Given entries:
"""
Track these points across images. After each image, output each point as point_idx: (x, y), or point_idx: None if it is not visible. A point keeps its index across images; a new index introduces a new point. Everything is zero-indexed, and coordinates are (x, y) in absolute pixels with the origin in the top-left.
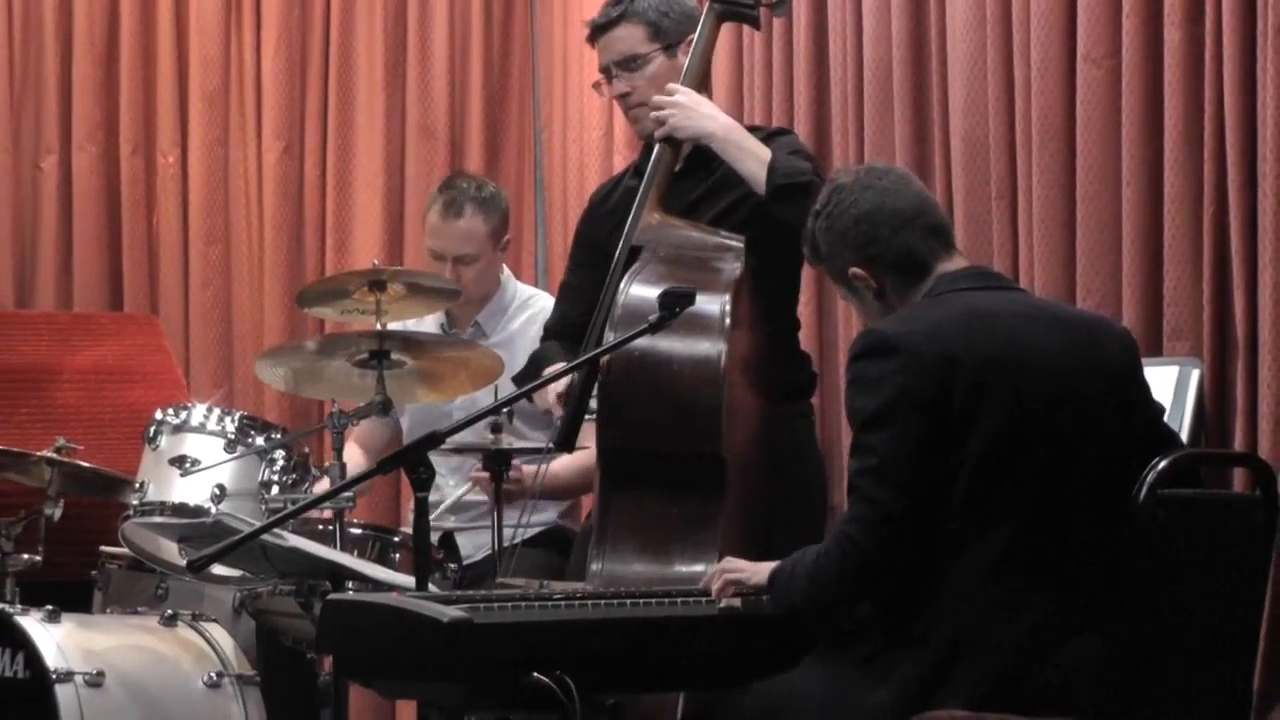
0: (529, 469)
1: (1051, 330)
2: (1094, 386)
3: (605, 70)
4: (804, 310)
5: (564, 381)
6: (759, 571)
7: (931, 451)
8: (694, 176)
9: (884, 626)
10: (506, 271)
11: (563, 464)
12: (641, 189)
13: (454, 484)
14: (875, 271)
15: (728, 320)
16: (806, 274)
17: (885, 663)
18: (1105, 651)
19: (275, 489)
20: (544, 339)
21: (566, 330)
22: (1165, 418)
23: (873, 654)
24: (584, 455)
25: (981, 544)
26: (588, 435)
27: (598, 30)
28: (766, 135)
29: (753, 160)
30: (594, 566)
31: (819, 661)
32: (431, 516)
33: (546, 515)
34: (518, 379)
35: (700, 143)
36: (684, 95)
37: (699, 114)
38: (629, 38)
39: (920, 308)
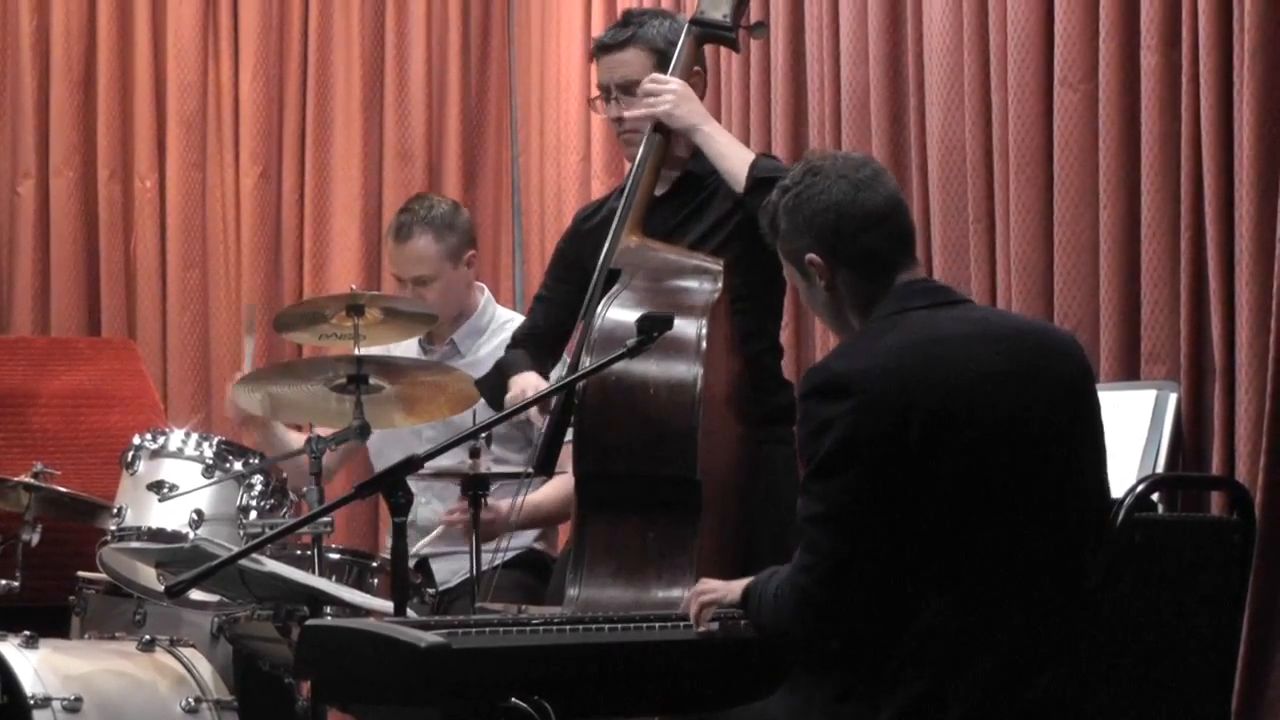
"""
What you should do: Write out again exactly the lines from the start of the data above through the line containing "32: (431, 516)", inclusive, excluding any pictures.

Exercise solution:
Track these points across images. After each image, output each point as point_idx: (x, y), or point_idx: None if it is not visible. A point keeps its index across images; a new index introduces a new point. Everything is zero-indexed, and coordinates are (x, y) in absolute pixels with the origin in the top-left.
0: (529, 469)
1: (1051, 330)
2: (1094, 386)
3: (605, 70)
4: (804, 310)
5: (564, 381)
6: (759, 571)
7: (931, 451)
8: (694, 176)
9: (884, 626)
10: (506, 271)
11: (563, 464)
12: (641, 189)
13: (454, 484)
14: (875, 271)
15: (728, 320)
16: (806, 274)
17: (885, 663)
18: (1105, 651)
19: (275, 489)
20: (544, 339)
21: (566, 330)
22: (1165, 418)
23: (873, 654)
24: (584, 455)
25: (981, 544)
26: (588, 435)
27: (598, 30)
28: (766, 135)
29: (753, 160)
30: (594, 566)
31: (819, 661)
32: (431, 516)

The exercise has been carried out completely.